● **Description of the task**:
Copy the following material word for word, leaving out the pictures.

● **Source material**:
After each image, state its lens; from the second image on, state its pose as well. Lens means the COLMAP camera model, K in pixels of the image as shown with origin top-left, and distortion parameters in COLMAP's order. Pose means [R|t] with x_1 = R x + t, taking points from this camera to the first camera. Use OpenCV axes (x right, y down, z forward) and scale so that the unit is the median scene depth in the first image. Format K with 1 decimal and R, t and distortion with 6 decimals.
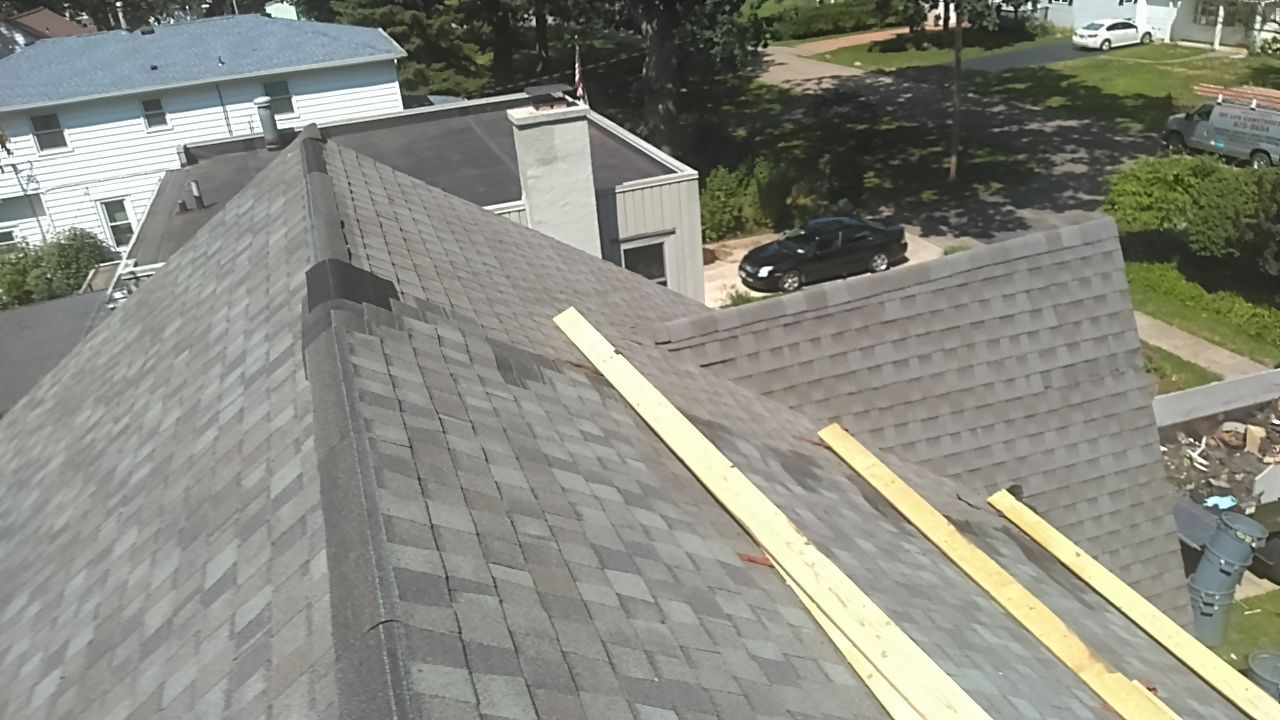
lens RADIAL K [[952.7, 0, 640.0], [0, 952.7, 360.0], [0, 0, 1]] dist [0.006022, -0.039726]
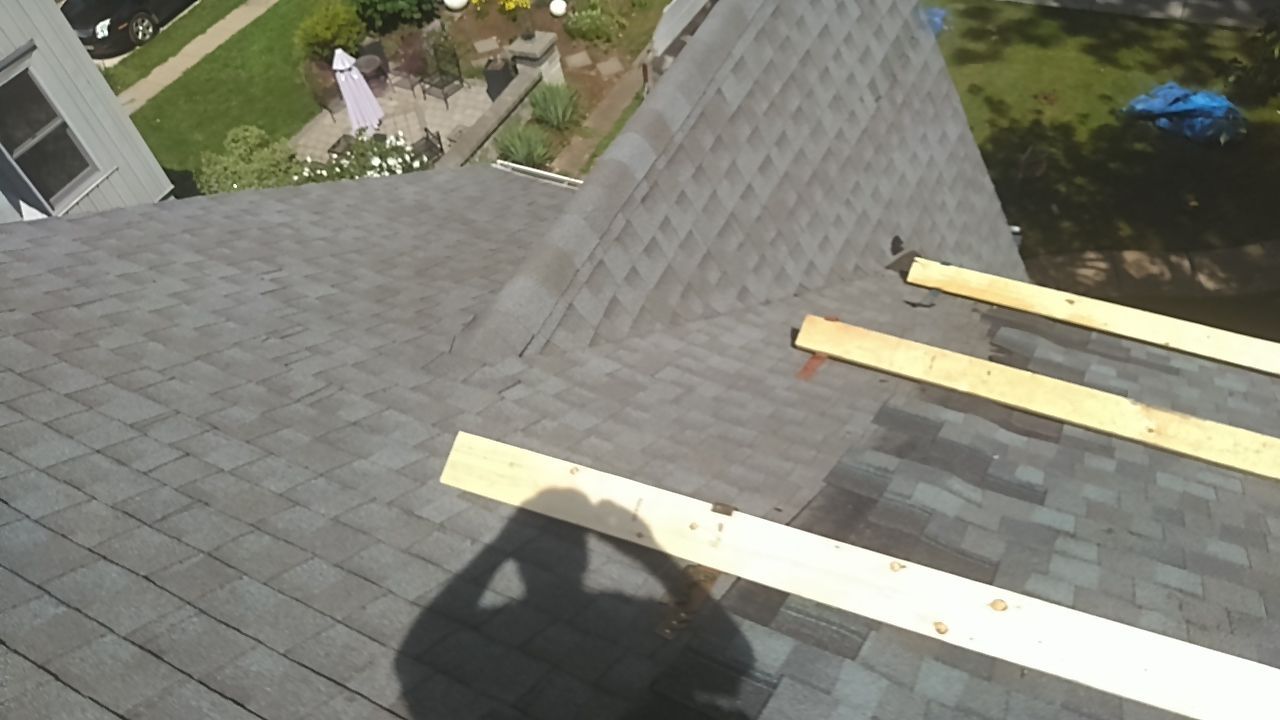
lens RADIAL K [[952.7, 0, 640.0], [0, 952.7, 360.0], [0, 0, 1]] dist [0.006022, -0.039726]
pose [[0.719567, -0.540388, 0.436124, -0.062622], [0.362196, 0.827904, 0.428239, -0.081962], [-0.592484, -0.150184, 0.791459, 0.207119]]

● **Solution**:
After each image, state its lens; from the second image on, state its pose as well. Lens means the COLMAP camera model, K in pixels of the image as shown with origin top-left, and distortion parameters in COLMAP's order. Pose means [R|t] with x_1 = R x + t, taking points from this camera to the first camera. Use OpenCV axes (x right, y down, z forward) and scale so that the unit is the median scene depth in the first image. Format K with 1 decimal and R, t and distortion with 6 decimals.
lens RADIAL K [[952.7, 0, 640.0], [0, 952.7, 360.0], [0, 0, 1]] dist [0.006022, -0.039726]
lens RADIAL K [[952.7, 0, 640.0], [0, 952.7, 360.0], [0, 0, 1]] dist [0.006022, -0.039726]
pose [[0.719567, -0.540388, 0.436124, -0.062622], [0.362196, 0.827904, 0.428239, -0.081962], [-0.592484, -0.150184, 0.791459, 0.207119]]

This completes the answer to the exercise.